Pharmacodynamics. Triazole derivative, synthetic antimycotic agent, active as for wide spectrum of causative agents. The mechanism of action is conditioned by inhibition of ergosterol synthesis – important component of mycotic cellular membrane. Preparation-susceptible are: Trichophyton spp., Epidermophyton floccosum, Microsporum spp., Candida spp. (including C. albicans, C. glabrata and C. krusei), Cryptococcus neoformans,  Aspergillus spp., Histoplasma spp., Paracoccidioides brasiliensis, Sporothrix schenckii, Fonsecaea spp., Cladosporium spp., Blastomyces dermatidis as well as some other microorganisms. Clinical effect of the preparation is fully manifested in 2–4 weeks after the end of therapy in patients with skin mycosis and in 6–9 months after the end of therapy in patients with onychomycosis (with nail growth).

Pharmacokinetics.
Absorption: maximal bioavailability of itraconazole is observed at intake of the preparation immediately after meals. After single intake of the preparation maximal plasma concentration of itraconazole is observed in 2.5 h. At long-term use the stable plasma concentration of itraconazole is achieved in 1–2 weeks and in 3–4 h after the intake of the last dose of the preparation is: 0.4 µg/ml – at the intake of 0.1 g of the preparation once a day; 1.1 µg/ml – at the intake of 0.2 g of the preparation once a day, 2 µg/ml at the intake of 0.2 g of the preparation twice a day.  
Distribution: 99.8% of the active substance is bound to plasma proteins. Itraconazole distributes in different tissues of the organism, and the concentration in lungs, kidneys, liver, bones, stomach, spleen, skeletal muscles 2 – 3 times exceeds plasma concentration of itraconazole. The concentration of itraconazole in keratin-containing tissues, especially in skin, 4 times exceeds plasma concentration. Therapeutic concentration of itraconazole in skin preserves for 2 – 4 weeks after the end of 4-week course of treatment. Therapeutic concentration of itraconazole in nail keratin is achieved in 1 week after the initiation of treatment and preserves at least for 6 months after the end of 3-month course of treatment. Itraconazole also penetrates into sebaceous and perspiratory (to a less degree) glands of the skin.

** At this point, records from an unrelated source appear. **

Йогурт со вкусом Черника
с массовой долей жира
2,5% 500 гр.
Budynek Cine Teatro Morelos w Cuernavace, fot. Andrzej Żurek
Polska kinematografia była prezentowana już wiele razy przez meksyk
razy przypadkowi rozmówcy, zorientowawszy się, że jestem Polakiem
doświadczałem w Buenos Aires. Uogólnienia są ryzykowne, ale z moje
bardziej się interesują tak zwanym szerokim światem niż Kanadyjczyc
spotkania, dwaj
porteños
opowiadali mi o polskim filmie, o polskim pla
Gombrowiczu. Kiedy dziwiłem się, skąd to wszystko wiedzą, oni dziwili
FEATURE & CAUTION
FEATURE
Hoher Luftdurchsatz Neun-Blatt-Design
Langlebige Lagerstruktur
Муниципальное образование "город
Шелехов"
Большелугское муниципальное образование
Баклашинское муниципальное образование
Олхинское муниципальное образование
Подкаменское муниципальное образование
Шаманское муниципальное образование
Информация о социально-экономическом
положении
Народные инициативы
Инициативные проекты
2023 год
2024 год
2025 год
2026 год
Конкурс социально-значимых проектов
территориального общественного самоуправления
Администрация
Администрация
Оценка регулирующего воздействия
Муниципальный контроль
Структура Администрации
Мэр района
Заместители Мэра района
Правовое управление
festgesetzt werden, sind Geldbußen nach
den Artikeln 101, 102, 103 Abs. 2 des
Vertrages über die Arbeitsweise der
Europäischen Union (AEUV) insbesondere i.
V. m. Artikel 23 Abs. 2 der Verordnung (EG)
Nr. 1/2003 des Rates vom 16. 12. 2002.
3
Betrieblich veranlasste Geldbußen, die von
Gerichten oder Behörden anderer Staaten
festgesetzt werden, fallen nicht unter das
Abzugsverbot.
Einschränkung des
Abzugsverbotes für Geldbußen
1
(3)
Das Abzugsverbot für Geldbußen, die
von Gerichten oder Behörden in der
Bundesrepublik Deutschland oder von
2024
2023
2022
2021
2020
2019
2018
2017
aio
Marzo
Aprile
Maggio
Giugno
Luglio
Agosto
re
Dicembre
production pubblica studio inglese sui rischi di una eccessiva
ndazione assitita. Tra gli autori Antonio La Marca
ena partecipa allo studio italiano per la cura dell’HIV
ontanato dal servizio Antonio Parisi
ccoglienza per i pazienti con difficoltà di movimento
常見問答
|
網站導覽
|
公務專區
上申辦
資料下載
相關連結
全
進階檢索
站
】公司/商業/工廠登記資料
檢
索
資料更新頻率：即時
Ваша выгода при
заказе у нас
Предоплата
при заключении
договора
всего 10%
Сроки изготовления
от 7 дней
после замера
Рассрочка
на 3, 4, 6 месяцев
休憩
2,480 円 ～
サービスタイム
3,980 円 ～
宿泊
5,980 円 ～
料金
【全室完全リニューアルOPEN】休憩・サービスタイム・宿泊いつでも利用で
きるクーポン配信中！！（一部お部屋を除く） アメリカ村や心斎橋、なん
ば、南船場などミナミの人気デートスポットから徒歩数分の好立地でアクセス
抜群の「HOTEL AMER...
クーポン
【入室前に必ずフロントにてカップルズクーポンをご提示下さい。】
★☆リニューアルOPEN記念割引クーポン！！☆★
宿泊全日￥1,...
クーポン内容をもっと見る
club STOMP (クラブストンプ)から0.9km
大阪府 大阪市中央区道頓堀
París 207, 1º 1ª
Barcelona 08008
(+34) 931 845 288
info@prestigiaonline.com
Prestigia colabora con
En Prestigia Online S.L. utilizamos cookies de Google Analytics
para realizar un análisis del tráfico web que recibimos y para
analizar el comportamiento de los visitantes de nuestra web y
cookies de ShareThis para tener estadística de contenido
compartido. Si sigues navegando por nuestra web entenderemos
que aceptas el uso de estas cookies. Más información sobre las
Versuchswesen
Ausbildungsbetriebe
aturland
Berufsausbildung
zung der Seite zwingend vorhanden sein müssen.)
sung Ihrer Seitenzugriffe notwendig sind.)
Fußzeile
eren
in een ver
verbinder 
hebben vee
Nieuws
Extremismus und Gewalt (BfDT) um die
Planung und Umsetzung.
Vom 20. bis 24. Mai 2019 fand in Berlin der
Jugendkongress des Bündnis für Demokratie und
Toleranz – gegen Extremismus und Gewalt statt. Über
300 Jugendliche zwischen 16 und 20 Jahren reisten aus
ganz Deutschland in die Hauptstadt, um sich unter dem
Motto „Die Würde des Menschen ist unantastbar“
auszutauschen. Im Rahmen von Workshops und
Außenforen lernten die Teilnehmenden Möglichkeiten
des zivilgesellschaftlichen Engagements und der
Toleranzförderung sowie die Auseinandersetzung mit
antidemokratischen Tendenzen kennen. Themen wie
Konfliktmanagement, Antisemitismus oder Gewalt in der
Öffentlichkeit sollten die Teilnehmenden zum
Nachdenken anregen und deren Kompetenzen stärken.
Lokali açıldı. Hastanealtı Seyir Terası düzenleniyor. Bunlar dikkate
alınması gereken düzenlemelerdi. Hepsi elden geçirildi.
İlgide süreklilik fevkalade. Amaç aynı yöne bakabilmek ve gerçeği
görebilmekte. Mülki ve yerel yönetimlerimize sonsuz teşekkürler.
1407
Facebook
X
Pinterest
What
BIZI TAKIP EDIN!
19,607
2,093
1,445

Metabolism: itraconazole is metabolized in the liver with formation of numerous derivatives, one of which – hydroxiitraconazole – has comparative with itraconazole antimycotic action in vitro.
Excretion: the excretion of itraconazole from plasma is biphasic with final half-life of 1 – 1.5 days. About 35% of the taken dose of the preparation is excreted with urine as metabolites for 1 week, from which in unchanged state – less than 0.03%. About 3 – 18% of the taken dose of the preparation is excreted with feces in unchanged state. 

Pharmacokinetics in special clinical cases: in the patients with renal and hepatic insufficiency, as well as in some patients with immunosuppression (for example, with AIDS, neutropenia, after organ transplantation) the bioavailability of itraconazole can decrease.
Pharmaceutical characteristics.
Main physical and chemical properties:
Solid gelatine capsules with yellow shell and green cap or vice versa (size 0); content of the capsule – pellets of white to grey colour.

Shelf life. 2 years. 

Storage conditions. Keep out of the reach of children in the original package at temperature below 25єC. 
Packing. 4 or 15 capsules in a blister, 1 blister in a package.  

Name and Address of the Manufacturer. Ananta Medicare Ltd.

Suite 1, 2 Station Court, Imperial Wharf, Townmead Road, Fulham, London, United Kingdom. 

Terms of dispensing. On prescription.